> _Questions_:
a: In the personal account about taking testosterone, what reasons are given for going off it?
b: Pick up the personal account about taking testosterone after its last sentence and carry it forward.

> _Document extract_:
- Opening Delimiter -
I don't think I really see myself as nonbinary although that label can absolutely fit someone like me. I see myself more so as a cis woman who just happens to have a stronger masculine side, like the animus. I also have a very strong feminine side. I feel like I'm a combination of both extreme femininity and masculinity, but that ultimately my gender is female. But I used to think I was a binary trans man, cause I pushed away my fem side. So I took T and had top surgery.
At this point I can say I still love most of the changes I got from T, especially my deep voice, facial hair, face shape changes, hand hair and my bottom growth. I don't mind being hairy in general, but I mostly just shrug about that detail. I went off the T but mostly just because I wanted to connect to my body's natural hormones again, and to be able to cry again. So it's more for the psychological changes than to reverse anything physical. I don't regret testosterone. If anything it made me an even more beautiful, androgynous woman. It just took me a moment to see that, but now I do.
- Closing Delimiter -
(Extracted text data from the page)
- Opening Delimiter -
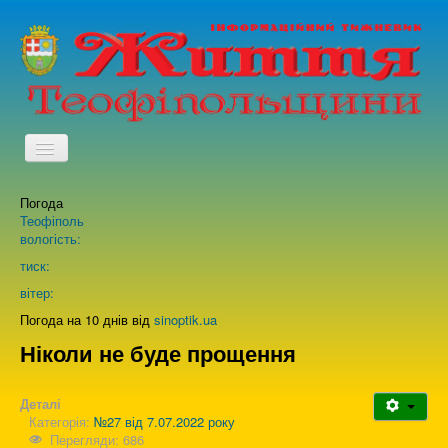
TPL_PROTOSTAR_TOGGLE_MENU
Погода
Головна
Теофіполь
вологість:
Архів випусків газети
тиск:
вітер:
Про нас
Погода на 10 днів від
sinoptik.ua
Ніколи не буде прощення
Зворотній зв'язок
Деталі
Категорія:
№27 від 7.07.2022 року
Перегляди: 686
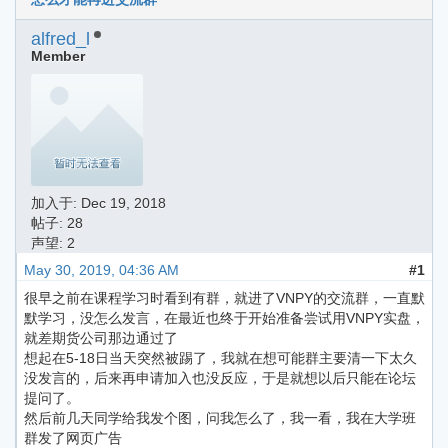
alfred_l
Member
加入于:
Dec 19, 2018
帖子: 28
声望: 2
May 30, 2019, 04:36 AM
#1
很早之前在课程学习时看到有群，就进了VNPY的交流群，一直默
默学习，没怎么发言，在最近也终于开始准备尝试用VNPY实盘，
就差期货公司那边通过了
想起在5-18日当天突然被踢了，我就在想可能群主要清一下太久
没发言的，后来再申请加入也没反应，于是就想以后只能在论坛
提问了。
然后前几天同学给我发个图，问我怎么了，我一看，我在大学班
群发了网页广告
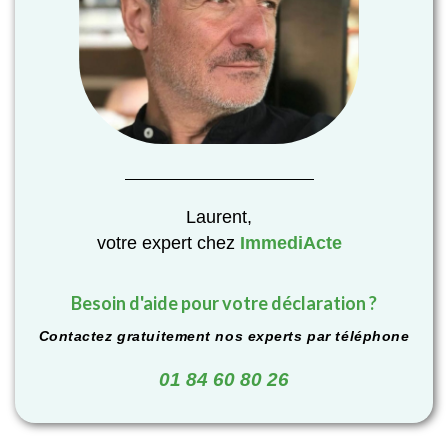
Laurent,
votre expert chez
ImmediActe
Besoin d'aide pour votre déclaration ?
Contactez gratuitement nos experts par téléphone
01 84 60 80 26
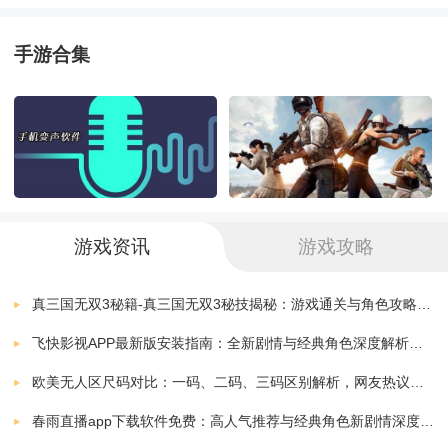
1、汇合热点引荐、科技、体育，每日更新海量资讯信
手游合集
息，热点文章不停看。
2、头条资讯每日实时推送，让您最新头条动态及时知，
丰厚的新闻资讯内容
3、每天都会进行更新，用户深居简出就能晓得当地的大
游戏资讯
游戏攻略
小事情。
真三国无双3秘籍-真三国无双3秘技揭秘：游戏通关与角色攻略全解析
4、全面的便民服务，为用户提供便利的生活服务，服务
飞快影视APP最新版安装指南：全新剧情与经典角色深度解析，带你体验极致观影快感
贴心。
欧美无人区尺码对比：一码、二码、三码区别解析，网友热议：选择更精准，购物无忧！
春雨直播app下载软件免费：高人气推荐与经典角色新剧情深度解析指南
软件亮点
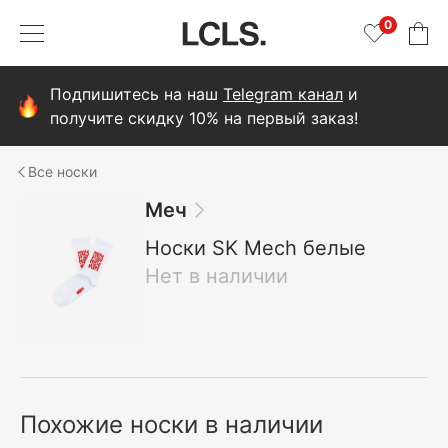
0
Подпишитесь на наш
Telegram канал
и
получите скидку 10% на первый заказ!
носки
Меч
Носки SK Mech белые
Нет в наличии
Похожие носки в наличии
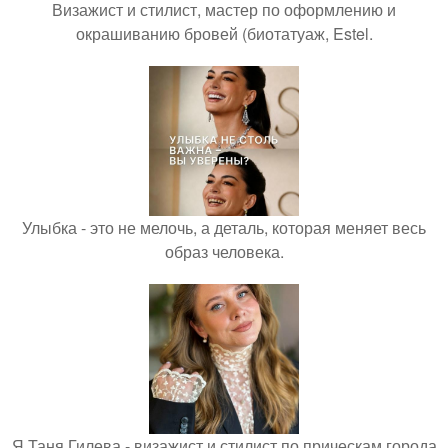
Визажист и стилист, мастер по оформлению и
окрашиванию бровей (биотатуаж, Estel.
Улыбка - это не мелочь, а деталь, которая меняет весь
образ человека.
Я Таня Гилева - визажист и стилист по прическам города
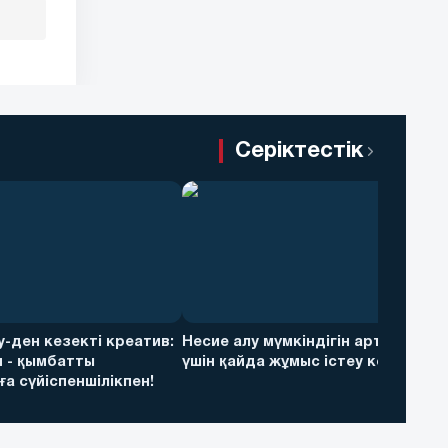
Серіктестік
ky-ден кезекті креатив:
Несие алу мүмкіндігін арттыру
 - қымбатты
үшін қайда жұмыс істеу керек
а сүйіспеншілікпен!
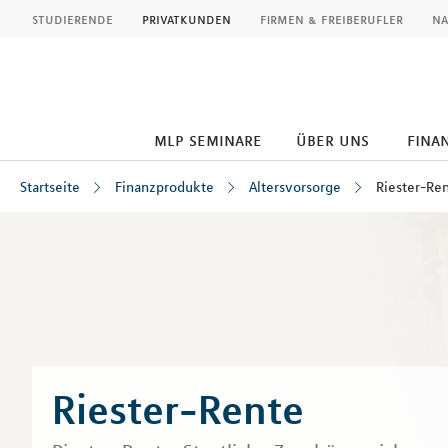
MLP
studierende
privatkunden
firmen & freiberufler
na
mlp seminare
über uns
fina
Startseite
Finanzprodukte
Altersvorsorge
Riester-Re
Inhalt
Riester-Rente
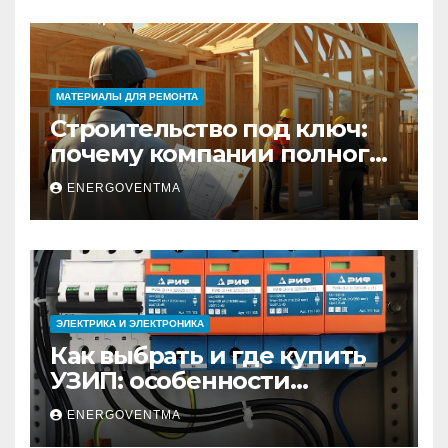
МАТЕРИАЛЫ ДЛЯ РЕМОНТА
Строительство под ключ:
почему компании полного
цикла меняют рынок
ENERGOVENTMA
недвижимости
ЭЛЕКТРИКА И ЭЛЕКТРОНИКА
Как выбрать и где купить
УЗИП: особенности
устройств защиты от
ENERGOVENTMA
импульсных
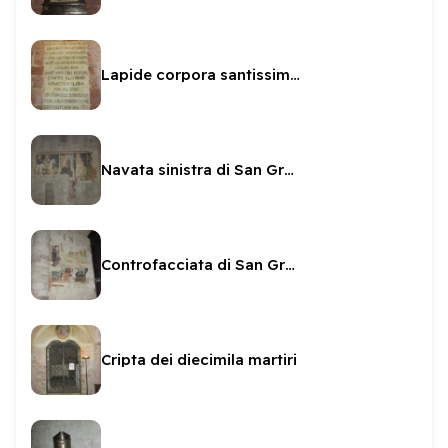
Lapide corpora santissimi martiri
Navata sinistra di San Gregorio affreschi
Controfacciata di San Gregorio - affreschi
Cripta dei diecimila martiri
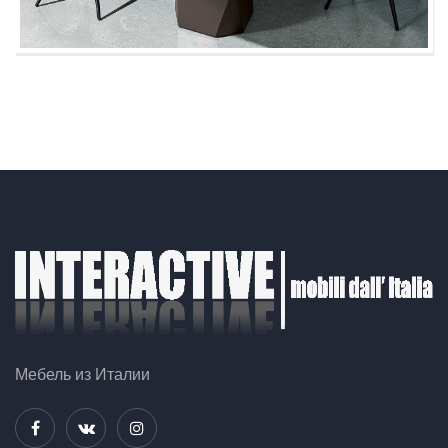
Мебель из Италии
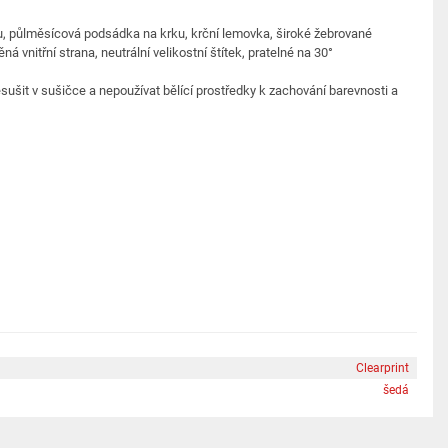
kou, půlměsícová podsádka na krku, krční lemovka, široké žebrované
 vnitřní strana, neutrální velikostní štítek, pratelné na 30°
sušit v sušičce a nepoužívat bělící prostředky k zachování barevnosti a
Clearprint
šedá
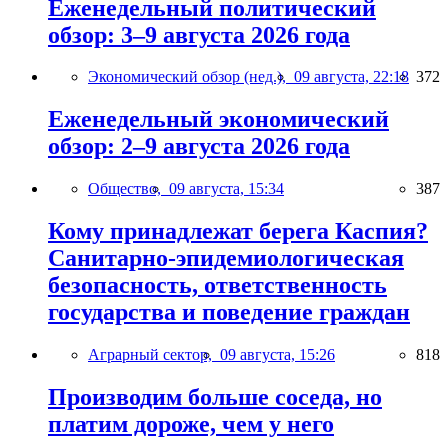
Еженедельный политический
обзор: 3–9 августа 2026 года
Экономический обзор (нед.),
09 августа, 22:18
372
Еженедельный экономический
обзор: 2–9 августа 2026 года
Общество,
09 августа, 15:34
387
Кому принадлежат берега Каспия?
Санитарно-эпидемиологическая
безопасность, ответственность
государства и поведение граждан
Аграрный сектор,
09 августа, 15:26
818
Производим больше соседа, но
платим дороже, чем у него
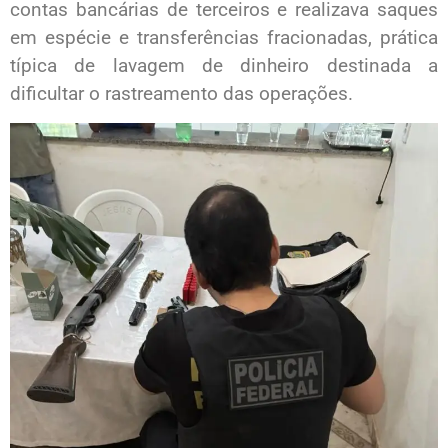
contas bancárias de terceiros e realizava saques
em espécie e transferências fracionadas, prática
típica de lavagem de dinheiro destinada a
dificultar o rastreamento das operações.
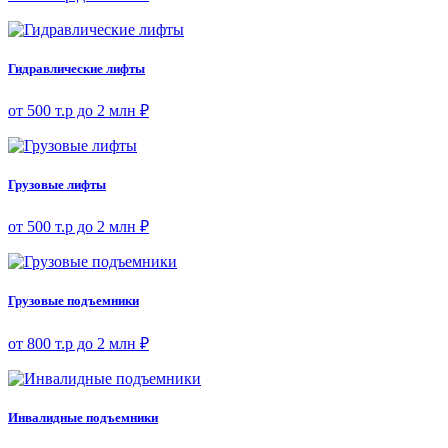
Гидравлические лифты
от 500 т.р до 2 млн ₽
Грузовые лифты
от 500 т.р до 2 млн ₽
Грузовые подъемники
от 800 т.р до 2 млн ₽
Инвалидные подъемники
- Closing Delimiter -
> _Answers for this exercise_:
a: The writer wanted to connect to the body's natural hormones again and to be able to cry again.

b:
As for my chest however... well, that's where the crying comes in. I should not have had top surgery. I regret it horribly, I miss my breasts a lot and my grief is overwhelming. It's a little close to heart, both literally and figuratively. I even struggle to joke about it, and I always like joking about my misery to feel better about it. So this is affecting me real bad. But luckily it's the only part of my body I have an actual issue with now. I used to think I had dysphoria but was mistaken and misdiagnosed. The dysmorphia I actually had I managed to treat and even cure myself of. So I feel connected to most of my body as it is now, male, female, whatevers, it's my body and I love it, but apparently my healing skills don't cover missing limbs. I can't connect to my chest at all. I don't hate it though, just sad.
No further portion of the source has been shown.